*Objective*.
Can you print, word for word, the items from their very first line through the line containing "picture [0, 0, 1500, 845]", including that final line?

*Data listing*.
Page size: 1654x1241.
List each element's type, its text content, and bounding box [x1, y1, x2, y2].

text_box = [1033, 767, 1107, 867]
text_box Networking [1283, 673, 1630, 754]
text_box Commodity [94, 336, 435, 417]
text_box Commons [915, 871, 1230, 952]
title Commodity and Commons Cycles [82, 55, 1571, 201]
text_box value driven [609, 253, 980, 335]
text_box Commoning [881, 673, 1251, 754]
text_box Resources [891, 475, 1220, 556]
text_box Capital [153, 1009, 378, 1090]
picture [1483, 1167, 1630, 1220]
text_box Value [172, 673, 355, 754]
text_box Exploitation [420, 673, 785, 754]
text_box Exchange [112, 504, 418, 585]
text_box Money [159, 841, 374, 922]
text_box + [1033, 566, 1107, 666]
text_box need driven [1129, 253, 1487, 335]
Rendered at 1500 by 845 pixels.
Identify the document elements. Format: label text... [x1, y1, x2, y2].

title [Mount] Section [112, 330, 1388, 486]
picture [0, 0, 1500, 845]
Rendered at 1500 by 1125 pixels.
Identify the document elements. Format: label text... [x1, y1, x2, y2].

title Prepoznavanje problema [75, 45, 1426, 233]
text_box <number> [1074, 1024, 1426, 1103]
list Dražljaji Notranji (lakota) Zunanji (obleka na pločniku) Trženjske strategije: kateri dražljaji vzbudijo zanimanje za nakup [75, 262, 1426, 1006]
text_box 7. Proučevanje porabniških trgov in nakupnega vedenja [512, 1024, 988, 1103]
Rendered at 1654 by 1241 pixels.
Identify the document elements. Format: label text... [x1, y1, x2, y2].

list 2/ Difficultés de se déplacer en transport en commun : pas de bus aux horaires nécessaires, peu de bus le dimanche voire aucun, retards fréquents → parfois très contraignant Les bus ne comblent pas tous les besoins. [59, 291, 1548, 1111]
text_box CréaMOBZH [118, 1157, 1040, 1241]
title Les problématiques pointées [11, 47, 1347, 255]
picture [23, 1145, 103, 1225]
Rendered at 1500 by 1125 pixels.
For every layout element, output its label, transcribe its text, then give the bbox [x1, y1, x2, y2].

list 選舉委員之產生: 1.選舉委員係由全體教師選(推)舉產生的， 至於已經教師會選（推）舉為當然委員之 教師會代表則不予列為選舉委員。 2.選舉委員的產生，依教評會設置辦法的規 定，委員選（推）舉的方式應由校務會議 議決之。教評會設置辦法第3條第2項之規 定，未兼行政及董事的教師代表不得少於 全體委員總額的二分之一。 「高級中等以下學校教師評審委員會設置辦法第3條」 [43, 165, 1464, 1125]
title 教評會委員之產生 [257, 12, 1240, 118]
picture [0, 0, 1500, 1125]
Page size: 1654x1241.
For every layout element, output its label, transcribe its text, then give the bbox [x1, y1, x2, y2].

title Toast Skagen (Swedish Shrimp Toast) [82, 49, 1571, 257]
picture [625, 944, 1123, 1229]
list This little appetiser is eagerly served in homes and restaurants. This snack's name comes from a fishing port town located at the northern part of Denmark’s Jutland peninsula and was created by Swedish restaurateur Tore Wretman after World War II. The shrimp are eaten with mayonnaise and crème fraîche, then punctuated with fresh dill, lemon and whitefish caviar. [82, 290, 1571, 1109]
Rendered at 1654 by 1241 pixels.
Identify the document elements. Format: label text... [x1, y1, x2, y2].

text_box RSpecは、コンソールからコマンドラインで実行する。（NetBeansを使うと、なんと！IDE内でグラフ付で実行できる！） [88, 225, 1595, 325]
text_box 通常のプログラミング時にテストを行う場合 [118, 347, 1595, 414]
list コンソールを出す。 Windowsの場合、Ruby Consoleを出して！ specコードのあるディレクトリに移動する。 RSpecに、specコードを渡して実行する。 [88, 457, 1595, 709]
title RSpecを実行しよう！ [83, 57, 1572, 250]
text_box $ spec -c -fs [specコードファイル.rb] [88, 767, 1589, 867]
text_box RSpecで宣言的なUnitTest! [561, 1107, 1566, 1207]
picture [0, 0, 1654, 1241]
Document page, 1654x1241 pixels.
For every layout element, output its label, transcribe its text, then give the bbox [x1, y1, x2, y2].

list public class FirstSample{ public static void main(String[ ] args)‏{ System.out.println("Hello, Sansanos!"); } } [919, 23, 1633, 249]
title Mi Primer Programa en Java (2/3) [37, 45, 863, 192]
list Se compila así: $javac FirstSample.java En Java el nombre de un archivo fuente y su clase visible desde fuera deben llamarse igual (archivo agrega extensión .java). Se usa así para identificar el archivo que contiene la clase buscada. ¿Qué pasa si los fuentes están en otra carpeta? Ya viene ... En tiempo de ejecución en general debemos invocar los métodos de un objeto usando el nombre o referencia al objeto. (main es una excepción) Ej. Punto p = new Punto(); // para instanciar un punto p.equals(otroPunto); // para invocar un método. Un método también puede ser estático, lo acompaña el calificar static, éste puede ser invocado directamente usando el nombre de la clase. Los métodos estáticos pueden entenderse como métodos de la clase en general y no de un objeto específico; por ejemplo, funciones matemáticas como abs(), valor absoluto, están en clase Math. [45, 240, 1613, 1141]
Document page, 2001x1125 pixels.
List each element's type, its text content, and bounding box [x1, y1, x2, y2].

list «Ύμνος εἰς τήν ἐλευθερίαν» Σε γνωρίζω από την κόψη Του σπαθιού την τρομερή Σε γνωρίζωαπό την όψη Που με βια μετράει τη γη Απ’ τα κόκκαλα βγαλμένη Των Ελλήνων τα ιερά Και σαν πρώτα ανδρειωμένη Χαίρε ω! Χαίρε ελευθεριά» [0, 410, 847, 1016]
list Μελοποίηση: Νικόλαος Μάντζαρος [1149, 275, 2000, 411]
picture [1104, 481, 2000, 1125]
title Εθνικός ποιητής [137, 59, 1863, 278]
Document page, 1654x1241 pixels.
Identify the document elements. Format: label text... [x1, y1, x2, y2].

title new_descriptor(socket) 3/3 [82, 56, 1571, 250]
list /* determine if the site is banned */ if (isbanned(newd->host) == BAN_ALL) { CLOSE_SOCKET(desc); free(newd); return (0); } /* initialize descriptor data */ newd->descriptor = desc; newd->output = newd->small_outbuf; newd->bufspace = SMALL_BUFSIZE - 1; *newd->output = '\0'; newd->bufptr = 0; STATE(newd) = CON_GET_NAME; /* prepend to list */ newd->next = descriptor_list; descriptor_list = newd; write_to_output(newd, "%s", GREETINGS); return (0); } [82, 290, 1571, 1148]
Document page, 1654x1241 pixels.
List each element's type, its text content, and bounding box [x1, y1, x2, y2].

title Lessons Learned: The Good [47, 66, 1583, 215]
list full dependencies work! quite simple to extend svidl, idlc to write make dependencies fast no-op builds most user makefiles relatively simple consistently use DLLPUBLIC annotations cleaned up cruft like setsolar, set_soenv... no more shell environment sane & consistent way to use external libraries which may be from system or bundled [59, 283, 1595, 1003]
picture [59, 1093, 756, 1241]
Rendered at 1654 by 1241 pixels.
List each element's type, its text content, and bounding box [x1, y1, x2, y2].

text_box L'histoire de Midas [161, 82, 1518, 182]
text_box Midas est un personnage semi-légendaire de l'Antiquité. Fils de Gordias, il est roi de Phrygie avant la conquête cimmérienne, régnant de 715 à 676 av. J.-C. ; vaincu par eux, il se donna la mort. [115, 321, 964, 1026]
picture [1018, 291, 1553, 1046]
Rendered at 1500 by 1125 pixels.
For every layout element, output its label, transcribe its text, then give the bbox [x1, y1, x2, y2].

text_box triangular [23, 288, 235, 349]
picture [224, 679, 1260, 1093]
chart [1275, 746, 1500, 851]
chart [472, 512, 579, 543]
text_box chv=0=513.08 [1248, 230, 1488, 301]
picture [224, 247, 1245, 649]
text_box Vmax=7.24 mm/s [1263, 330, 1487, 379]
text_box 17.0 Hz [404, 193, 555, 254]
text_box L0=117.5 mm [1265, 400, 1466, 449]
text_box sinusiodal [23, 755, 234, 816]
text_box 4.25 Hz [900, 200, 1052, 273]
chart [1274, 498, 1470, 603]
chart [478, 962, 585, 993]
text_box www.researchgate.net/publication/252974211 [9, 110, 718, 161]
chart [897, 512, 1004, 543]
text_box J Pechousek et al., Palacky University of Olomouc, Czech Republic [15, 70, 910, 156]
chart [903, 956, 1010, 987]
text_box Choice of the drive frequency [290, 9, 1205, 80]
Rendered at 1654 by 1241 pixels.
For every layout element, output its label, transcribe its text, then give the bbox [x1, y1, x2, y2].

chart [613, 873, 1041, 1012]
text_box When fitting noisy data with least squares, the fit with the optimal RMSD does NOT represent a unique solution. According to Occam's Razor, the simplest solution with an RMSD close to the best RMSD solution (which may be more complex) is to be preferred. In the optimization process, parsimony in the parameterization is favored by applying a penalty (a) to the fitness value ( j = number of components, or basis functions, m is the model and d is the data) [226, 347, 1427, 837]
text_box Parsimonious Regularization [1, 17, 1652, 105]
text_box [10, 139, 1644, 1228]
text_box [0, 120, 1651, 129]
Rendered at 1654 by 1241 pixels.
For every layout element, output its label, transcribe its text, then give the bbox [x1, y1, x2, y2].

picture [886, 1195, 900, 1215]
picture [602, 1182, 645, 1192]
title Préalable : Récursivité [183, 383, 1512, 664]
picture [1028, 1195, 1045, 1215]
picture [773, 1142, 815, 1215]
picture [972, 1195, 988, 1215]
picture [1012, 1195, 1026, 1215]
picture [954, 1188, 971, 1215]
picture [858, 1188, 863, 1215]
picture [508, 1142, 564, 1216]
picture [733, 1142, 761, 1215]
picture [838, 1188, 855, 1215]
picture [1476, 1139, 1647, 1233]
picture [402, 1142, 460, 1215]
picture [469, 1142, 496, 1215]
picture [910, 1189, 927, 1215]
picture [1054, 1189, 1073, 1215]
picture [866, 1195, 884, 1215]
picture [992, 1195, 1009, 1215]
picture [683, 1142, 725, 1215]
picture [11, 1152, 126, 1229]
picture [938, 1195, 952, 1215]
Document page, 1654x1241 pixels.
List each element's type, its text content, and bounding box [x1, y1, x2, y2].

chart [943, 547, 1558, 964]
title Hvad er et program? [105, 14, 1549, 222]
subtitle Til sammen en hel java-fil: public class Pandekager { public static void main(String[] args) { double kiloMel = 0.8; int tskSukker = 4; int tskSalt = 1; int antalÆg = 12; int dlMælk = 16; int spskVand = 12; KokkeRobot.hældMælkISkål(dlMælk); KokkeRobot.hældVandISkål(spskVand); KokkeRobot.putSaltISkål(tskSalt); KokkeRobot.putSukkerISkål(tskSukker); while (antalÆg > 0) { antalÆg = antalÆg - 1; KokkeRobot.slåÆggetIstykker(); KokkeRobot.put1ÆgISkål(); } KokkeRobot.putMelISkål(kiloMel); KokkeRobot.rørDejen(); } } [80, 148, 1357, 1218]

*Solved problem*.
Page size: 1654x1241.
List each element's type, its text content, and bounding box [x1, y1, x2, y2].

text_box = [1033, 767, 1107, 867]
text_box Networking [1283, 673, 1630, 754]
text_box Commodity [94, 336, 435, 417]
text_box Commons [915, 871, 1230, 952]
title Commodity and Commons Cycles [82, 55, 1571, 201]
text_box value driven [609, 253, 980, 335]
text_box Commoning [881, 673, 1251, 754]
text_box Resources [891, 475, 1220, 556]
text_box Capital [153, 1009, 378, 1090]
picture [1483, 1167, 1630, 1220]
text_box Value [172, 673, 355, 754]
text_box Exploitation [420, 673, 785, 754]
text_box Exchange [112, 504, 418, 585]
text_box Money [159, 841, 374, 922]
text_box + [1033, 566, 1107, 666]
text_box need driven [1129, 253, 1487, 335]
Rendered at 1500 by 845 pixels.
Identify the document elements. Format: label text... [x1, y1, x2, y2].

title [Mount] Section [112, 330, 1388, 486]
picture [0, 0, 1500, 845]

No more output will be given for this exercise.